Playing with different embedding models

Currently, there are plenty of embedding models that can be used for your data and choosing one may be difficult. Luckly, Nuclia allows you to try and use different models at the same time.

To add new embedding models to your KB, you only need to use the NucliaDB Vectorsets API. For example, imagine you want to add multilingual-2024-05-06, a POST https://nuclia.cloud/api/v1/kb/<your-kb-id>/vectorsets/multilingual-2024-05-06 will add this new embedding model to your Knowledge Box.

Once added, every new resource will be processed with all your embedding models and can be used in search using passing the vectorset parameter and the name of the embedding model.

What happens with old data?

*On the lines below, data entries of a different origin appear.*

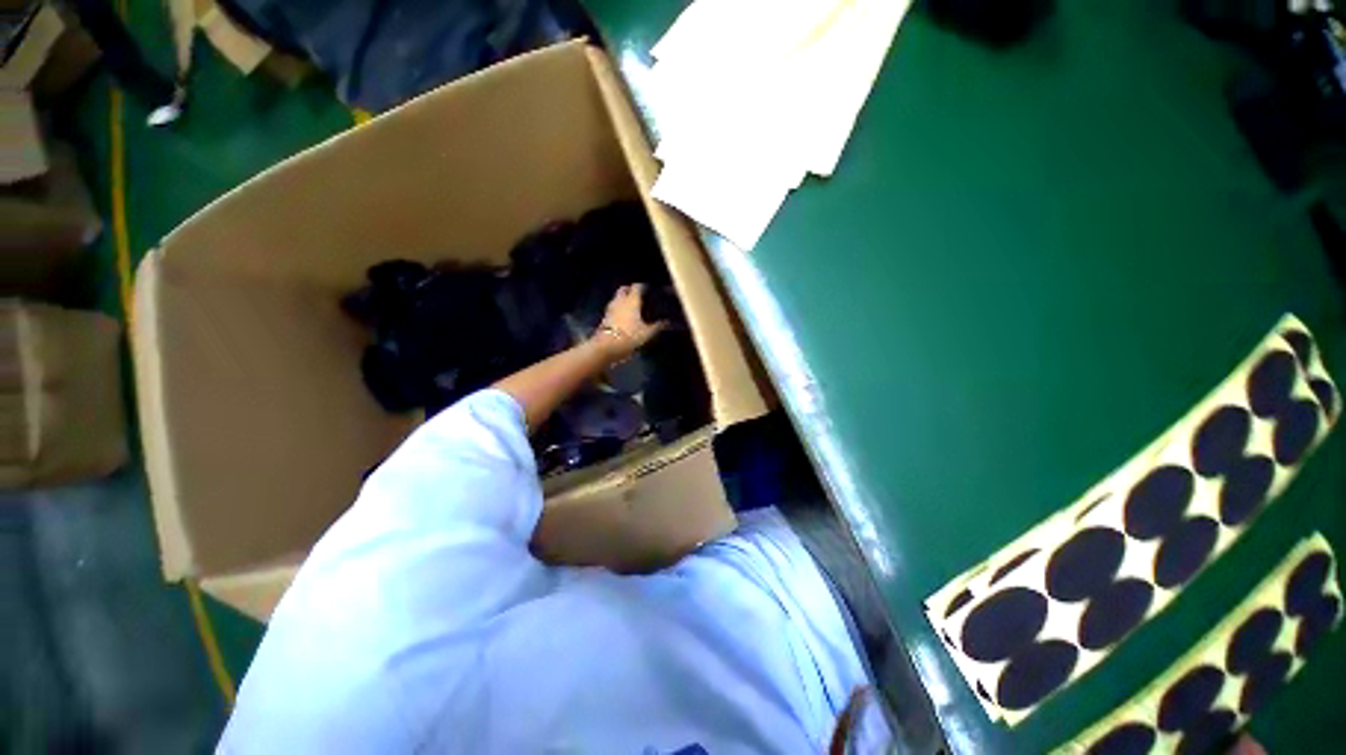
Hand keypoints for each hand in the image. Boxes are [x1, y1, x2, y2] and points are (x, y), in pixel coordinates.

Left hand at [593, 284, 666, 360]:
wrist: (606, 346)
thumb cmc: (629, 336)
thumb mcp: (647, 333)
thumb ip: (657, 326)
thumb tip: (667, 322)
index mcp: (631, 301)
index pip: (636, 287)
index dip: (642, 287)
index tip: (648, 289)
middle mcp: (620, 301)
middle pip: (624, 289)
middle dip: (630, 290)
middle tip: (638, 295)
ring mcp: (610, 309)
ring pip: (617, 298)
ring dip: (623, 299)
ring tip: (631, 306)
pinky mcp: (604, 317)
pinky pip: (613, 308)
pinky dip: (618, 309)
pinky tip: (624, 316)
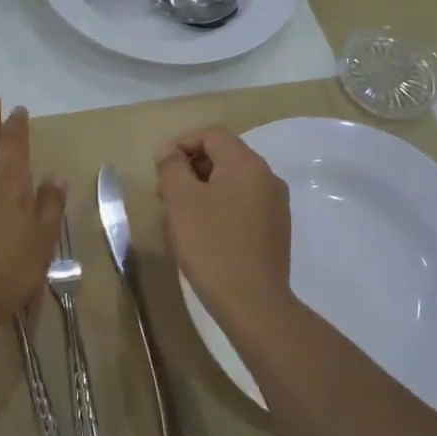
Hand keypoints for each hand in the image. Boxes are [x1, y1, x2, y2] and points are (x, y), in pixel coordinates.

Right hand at [155, 128, 291, 318]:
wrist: (251, 300)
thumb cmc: (210, 243)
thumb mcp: (180, 200)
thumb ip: (172, 167)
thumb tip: (171, 153)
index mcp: (246, 163)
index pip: (211, 135)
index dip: (181, 144)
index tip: (160, 169)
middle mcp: (267, 177)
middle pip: (224, 156)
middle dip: (192, 167)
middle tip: (166, 193)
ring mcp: (276, 204)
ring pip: (234, 181)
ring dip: (204, 188)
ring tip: (181, 214)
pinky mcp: (276, 229)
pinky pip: (244, 204)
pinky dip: (221, 206)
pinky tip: (205, 232)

If you want to reprocess all your existing data, you can start a new semantic-model-migrator task to do so. Once finished, all your existing data now will be searchable with your existing and recently added embedding model, that easy!

In a big corpus of data, migrating to another embedding model can be costly, that's why this step is explicit. If you're only testing, you can skip it test with new data.

I found a better model, can I remove the previous one? Sure! There's no point on having more embedding models than necessary. If you want to delete an embedding model, just DELETE https://nuclia.cloud/api/v1/kb/<your-kb-id>/vectorsets/multilingual-2024-05-06 and the embedding model will be removed from your Knowledge Box.